**Task description**
Select all lines holding the word "when" from the entries that follow.

**Saved entries**
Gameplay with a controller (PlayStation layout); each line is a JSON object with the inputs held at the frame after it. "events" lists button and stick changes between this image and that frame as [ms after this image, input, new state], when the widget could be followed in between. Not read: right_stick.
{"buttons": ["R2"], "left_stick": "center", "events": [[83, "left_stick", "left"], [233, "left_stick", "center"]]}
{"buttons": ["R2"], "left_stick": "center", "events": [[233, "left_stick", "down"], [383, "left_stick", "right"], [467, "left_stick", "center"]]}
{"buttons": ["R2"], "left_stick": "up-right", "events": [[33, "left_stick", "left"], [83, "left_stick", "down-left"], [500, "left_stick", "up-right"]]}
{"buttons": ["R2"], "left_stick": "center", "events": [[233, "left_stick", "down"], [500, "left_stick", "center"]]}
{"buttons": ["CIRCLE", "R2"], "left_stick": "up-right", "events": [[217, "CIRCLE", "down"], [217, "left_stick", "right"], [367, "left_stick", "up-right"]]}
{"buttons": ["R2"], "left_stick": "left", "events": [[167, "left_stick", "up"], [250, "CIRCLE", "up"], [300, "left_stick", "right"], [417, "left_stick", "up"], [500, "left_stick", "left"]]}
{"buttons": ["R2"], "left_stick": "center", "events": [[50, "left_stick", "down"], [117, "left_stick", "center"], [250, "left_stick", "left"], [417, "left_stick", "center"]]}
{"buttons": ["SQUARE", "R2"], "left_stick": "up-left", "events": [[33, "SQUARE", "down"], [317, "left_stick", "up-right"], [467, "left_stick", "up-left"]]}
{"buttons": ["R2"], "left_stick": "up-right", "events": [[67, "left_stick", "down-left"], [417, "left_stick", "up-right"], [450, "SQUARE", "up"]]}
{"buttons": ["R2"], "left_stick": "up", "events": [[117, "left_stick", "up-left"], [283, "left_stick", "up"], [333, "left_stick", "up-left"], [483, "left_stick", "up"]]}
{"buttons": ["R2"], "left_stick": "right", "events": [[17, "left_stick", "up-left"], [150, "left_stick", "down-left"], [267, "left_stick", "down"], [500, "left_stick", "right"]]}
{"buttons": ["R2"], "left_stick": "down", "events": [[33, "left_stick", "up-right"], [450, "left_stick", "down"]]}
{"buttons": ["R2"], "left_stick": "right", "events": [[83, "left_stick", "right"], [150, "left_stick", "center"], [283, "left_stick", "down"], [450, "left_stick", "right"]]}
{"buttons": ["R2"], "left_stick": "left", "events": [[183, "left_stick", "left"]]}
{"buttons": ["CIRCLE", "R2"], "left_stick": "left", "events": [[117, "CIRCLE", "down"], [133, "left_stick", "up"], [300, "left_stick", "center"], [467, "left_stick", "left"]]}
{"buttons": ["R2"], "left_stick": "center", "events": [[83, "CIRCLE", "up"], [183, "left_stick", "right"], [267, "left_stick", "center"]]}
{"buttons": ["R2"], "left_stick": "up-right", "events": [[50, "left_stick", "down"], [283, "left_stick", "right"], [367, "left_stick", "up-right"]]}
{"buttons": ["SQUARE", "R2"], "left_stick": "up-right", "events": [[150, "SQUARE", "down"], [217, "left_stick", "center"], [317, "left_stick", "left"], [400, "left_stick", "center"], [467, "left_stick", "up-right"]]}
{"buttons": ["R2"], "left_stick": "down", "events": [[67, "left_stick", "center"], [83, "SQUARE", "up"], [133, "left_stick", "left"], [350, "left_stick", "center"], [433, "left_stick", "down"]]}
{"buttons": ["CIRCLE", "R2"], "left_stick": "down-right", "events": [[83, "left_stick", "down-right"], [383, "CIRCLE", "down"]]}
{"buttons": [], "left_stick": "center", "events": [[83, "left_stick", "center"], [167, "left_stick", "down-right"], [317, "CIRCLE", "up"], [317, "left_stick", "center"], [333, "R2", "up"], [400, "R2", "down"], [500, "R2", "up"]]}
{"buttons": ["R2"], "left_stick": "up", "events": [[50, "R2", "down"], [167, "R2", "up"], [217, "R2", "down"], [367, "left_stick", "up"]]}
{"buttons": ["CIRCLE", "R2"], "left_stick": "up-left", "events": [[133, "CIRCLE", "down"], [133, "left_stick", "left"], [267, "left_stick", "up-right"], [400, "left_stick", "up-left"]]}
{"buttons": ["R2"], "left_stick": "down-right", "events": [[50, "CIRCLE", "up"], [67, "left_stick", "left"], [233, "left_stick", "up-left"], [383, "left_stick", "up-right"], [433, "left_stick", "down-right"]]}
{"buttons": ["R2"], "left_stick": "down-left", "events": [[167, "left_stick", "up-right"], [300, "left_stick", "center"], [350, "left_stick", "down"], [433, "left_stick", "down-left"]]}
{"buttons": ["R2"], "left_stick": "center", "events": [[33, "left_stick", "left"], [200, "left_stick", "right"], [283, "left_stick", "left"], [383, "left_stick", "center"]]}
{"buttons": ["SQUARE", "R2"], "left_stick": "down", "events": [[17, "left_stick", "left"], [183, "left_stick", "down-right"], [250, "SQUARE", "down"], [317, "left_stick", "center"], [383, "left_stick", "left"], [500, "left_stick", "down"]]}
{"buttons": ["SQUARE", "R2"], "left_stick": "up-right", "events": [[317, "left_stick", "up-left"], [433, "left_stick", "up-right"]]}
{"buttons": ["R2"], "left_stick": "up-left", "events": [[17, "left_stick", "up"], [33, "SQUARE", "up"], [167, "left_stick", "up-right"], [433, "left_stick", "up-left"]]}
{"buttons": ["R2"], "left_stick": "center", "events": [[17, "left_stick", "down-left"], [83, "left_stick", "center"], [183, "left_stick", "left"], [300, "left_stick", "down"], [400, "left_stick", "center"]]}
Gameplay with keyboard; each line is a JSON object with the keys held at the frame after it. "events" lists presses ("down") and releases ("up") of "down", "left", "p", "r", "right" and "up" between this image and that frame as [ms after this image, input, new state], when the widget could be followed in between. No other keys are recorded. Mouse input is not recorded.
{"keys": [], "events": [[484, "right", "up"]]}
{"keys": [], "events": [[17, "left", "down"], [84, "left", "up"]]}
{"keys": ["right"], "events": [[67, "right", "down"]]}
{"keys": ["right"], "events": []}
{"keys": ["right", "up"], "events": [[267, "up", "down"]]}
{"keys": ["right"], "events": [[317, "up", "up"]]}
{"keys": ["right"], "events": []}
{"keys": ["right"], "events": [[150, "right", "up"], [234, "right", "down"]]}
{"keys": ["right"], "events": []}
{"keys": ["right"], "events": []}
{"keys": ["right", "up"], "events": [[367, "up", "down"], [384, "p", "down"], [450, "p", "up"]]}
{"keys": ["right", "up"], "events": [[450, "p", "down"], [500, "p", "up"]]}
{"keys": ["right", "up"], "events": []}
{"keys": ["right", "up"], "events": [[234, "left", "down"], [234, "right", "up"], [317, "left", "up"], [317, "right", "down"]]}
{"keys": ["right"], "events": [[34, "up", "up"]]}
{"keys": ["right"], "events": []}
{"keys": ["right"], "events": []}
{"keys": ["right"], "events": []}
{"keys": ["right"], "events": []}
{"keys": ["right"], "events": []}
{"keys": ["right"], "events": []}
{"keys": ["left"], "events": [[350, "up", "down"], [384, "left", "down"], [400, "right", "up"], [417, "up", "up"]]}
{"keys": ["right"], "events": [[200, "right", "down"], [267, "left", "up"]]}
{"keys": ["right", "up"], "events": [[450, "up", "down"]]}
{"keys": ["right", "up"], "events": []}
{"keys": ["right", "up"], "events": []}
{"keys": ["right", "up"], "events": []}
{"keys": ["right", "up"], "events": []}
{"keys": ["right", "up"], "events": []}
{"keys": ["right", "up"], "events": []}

**Result of this task**
Gameplay with a controller (PlayStation layout); each line is a JSON object with the inputs held at the frame after it. "events" lists button and stick changes between this image and that frame as [ms after this image, input, new state], when the widget could be followed in between. Not read: right_stick.
Gameplay with keyboard; each line is a JSON object with the keys held at the frame after it. "events" lists presses ("down") and releases ("up") of "down", "left", "p", "r", "right" and "up" between this image and that frame as [ms after this image, input, new state], when the widget could be followed in between. No other keys are recorded. Mouse input is not recorded.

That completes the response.